### Quoted text
======
But there is a problem with spiked-up Super Tuscans today: they’ve become collector’s items for the super wealthy, locked away in secret cellars, occasionally resurfacing on an auction block in Hong Kong, London or New York. Some have gotten far removed from the emerging tastes of the upcoming generation (and those whose palates have evolved towards wines with less volume). They’ve become Bubble Boys, living in their own rarified orb.
On my last trip to Tuscany and the Maremma, did I detect a metamorphosis? Are the tides shifting from Super Tuscans made by and for Supermen to ones made by and for Superwomen? That may be a stretch, but there is an underlying cultural foundation which has been in Tuscany for thousands of years. Take off your Western Civilization, white, male-dominated hat and let’s look at this from the Etruscan’s point of view, if only in a theoretical sense.
In a gentler time, women were not subservient to men. Think gender parity. A more balanced society. Women of power. Hera. Demeter. Maria. Something one finds laced through the South of Italy, which is not so far from the Tuscan coast. Tuscany as part of the South? An unthinkable prospect for many, but thousands of years ago, who reading here knows how little (or how much) they had in common with their Magna Graecia brothers and sisters?
The earth remembers. Think geologic time. So, a couple of thousand years, give or take a millennium, in those terms, is like the snap of a finger. No big deal. Oh yes, we’re living our life right here and now and we think that’s the reason for the Big Bang. But we’re not even a fleck of dust flying from the flick of those two fingers, not even a snapping sound. We in the present, are as insignificant now as we were two seconds ago. But we can dream, we can imagine, we can ponder.
And shifting into pondering mode, what if the female energy in Tuscany, in the Maremma, in Bolgheri, in Suvereto, has said, “Enough!” ?
What if Cabernet Sauvignon is no longer the dominant male on the territory? Or Merlot? Or even the precious prince, Cabernet Franc? What if all these grapes and the older (indigenous?) ones exist to fulfill an occult maxim? What if they are here to serve (and blend within) a greater prospect? What if we’ve arrived into the era of the Super Tuscan, now vivified by the stirrings in the land of a latent force, perhaps from an Etruscan female goddess like Uni?
======
### Supplied data
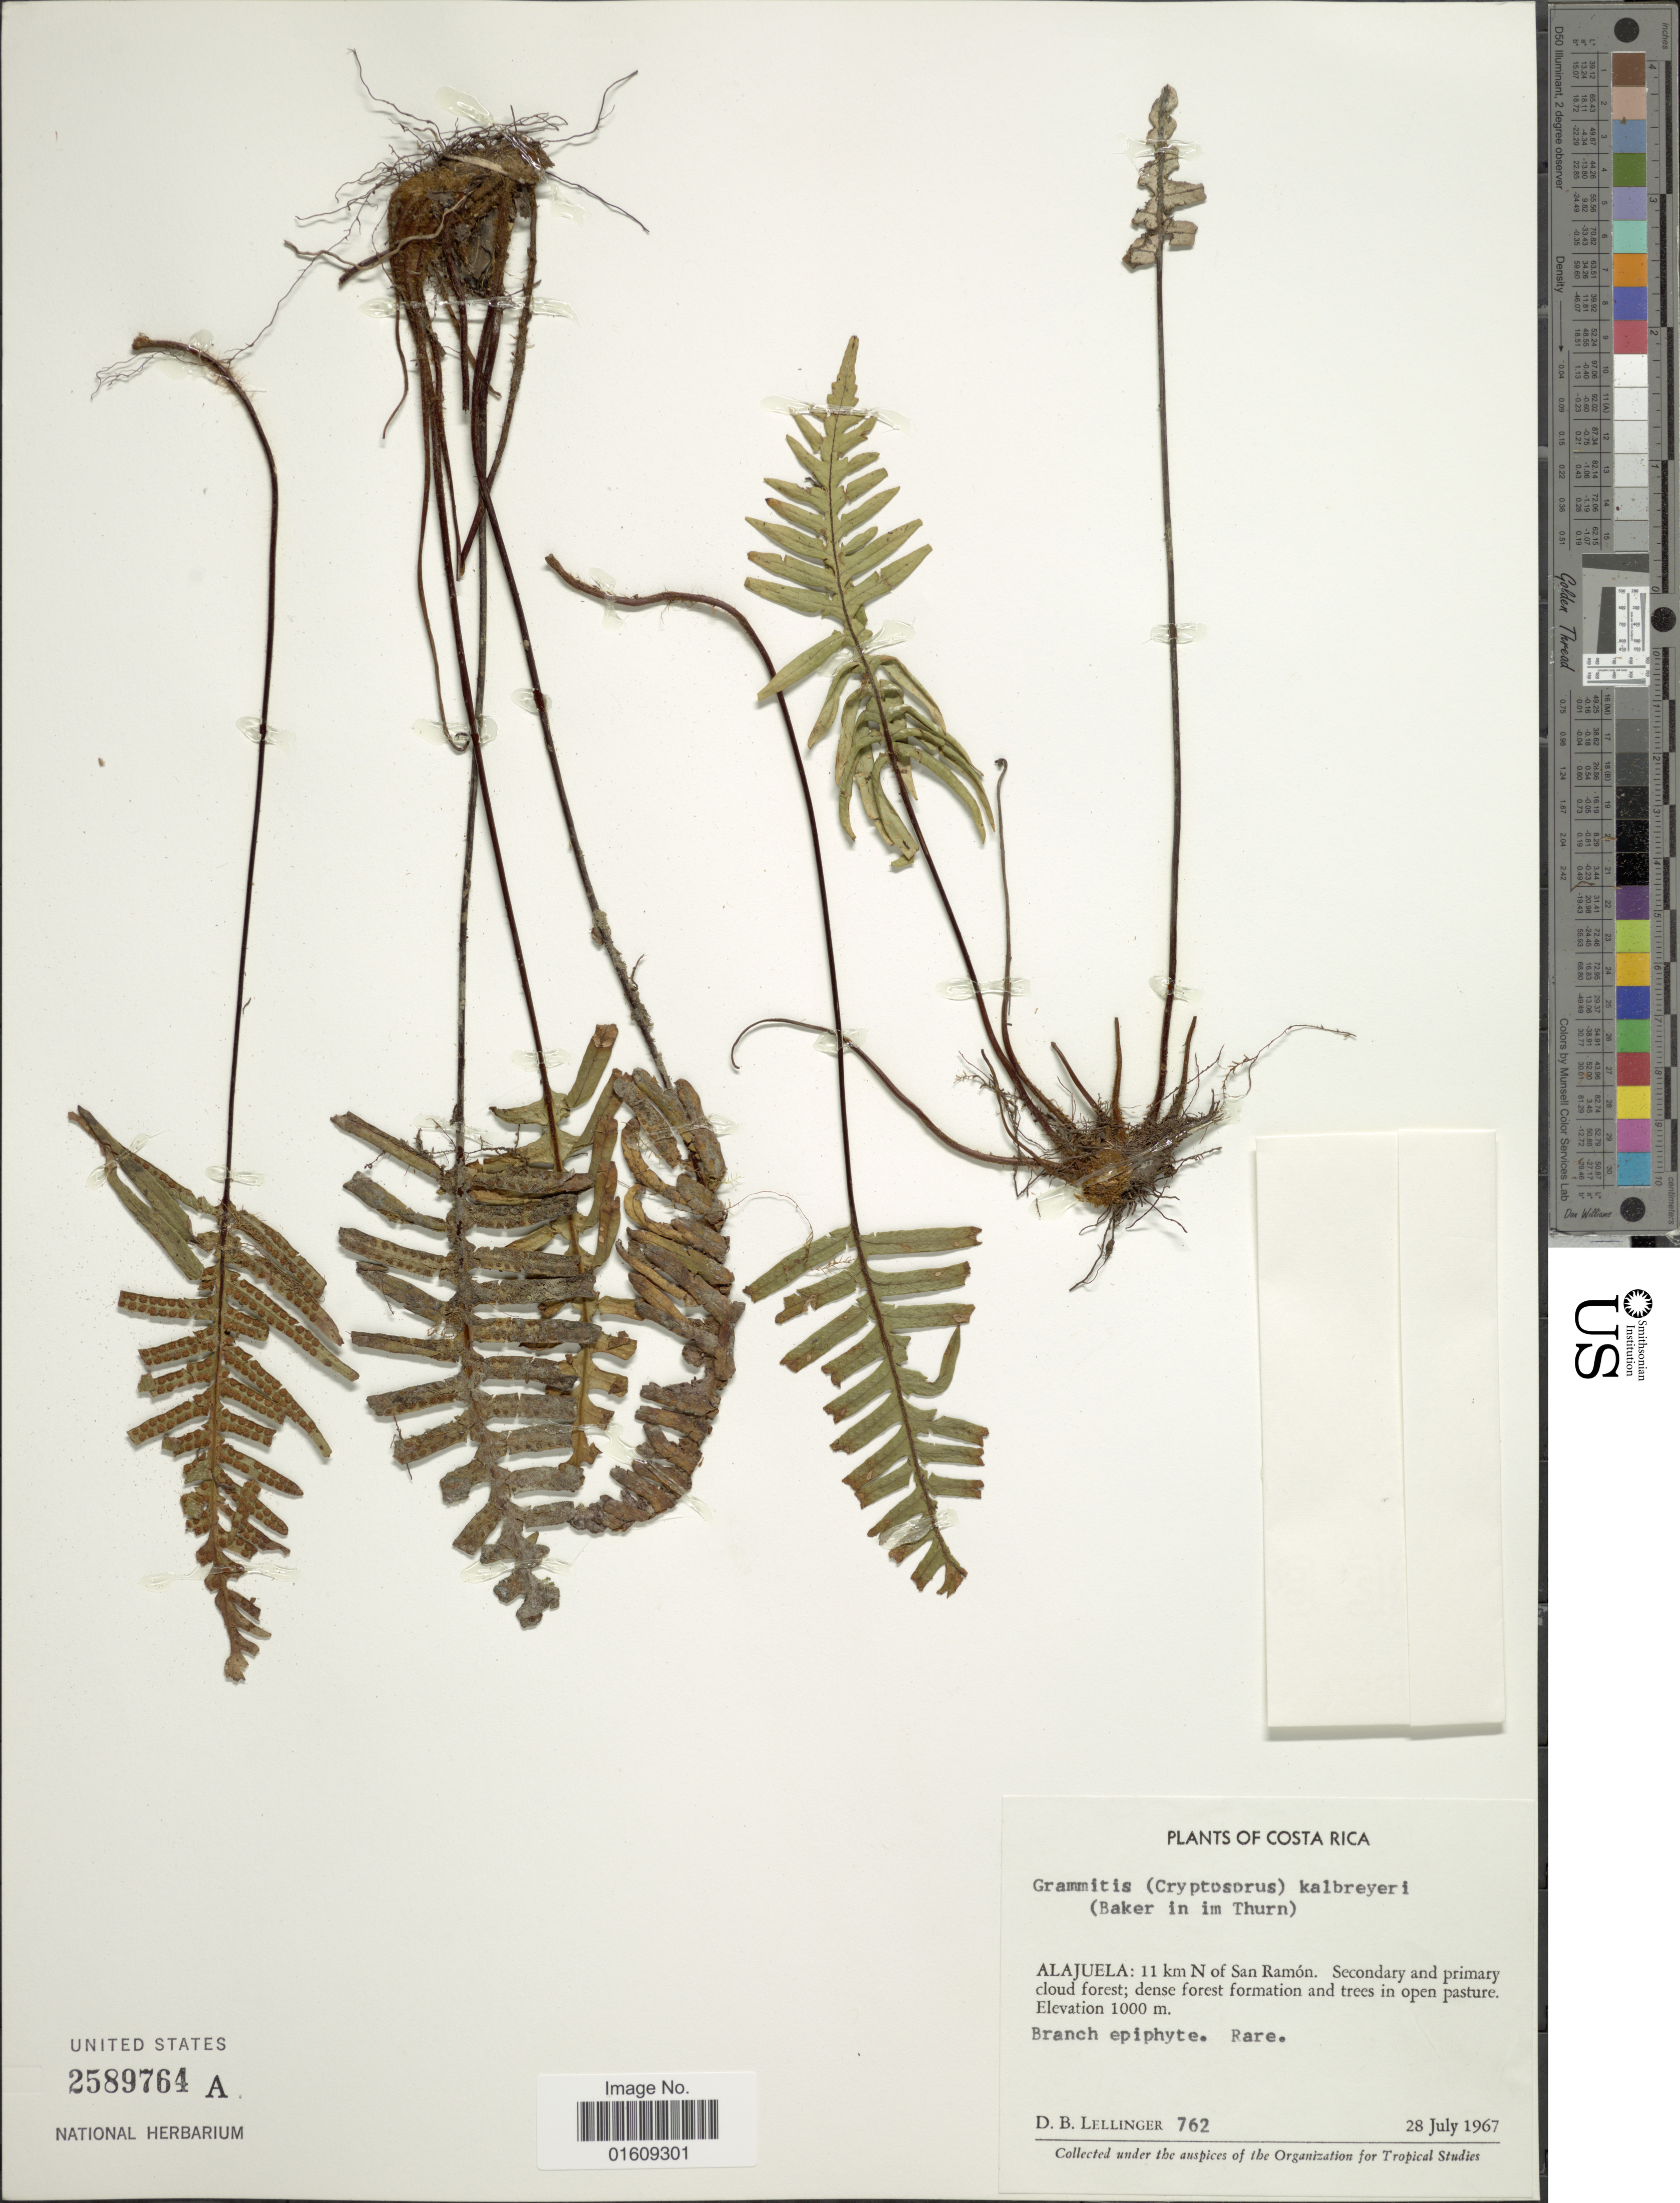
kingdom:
======
### Exercise set
[A] Answer these about the essay on Super Tuscans, one answer per line:
(i) In which three cities do Super Tuscans sometimes resurface at auction?
(ii) Which grape does the essay call "the precious prince"?
(iii) Which Etruscan female goddess is named as a possible source of the latent force?
[B] Write the next paragraph of the essay on Super Tuscans, picking up right after its final question.

### Responses per task
[A]
(i) Hong Kong, London and New York
(ii) Cabernet Franc
(iii) Uni

[B]
I know what you’re thinking now. “He’s really gone off the deep end this time.” Yeah, so what? You think you and I have figured out the inclinations of the gods and goddesses, us mere mortals?
It’s not about grapes. It’s not about wood. It’s not about optical sorters. It’s not about concrete eggs, or clay amphorae. It’s about the energy of a place.
I’ve been grappling with the conundrum of what do we do with Super Tuscans on the front lines of commerce in America for many years. I was delighted to disseminate bottles of 1968 Sassicaia, 1982 Le Pergole Torte, and 1990 I Sodi di San Niccolò, in my young and heady days. They had energy, they brought something different to the table in a time when Chianti was even more in the doldrums than it is now. When Brunello was still decades away from mass appeal (and scandal). There was something about a Super Tuscan that appealed to a nonconformist. There was no tradition. No rules. It was Wild West, all the way! Italian cowboys, Sergio Leone, Ennio Morricone, riders on the storm. But was that really what it was/is?
My Tuscan friends and colleagues liken the Maremma to a place where the tradition isn’t set, where they can escape the rules that bind the mind of the everyday Italian in everyday life. The Maremma is a place where one can go to free their soul, tan their body, lighten up, run 20 kilometers in the wilderness before the start of a long day. It’s where they can plant their flag for a freescape of the mind. So why should a Super Tuscan, today, conform to a Tachian tradition? I doubt even Tachis would go for that?
And why do we need to box it in with even these words - Super Tuscan? One of Tachis masterpieces was the 1978 Morellino di Scansano that he midwifed for Le Pupille. What a great wine that was from the year of the 13 moons. No one bothered to wonder what it was – it was Morellino. No more – no less. And it was wonderful.
Bring it on- Syrah, Sangiovese, Alicante, Merlot, Cabernet Sauvignon, Cabernet Franc, Malvasia Nera - all comers! The ancient energy has come back into the land, this is the stuff of supernatural terroir. And if you don’t believe it, then maybe you are just not ready to be a believer.
But Maremma, and her wines, are no longer a problem for me. Because I - blind, deaf and dumbstruck - am now a believer.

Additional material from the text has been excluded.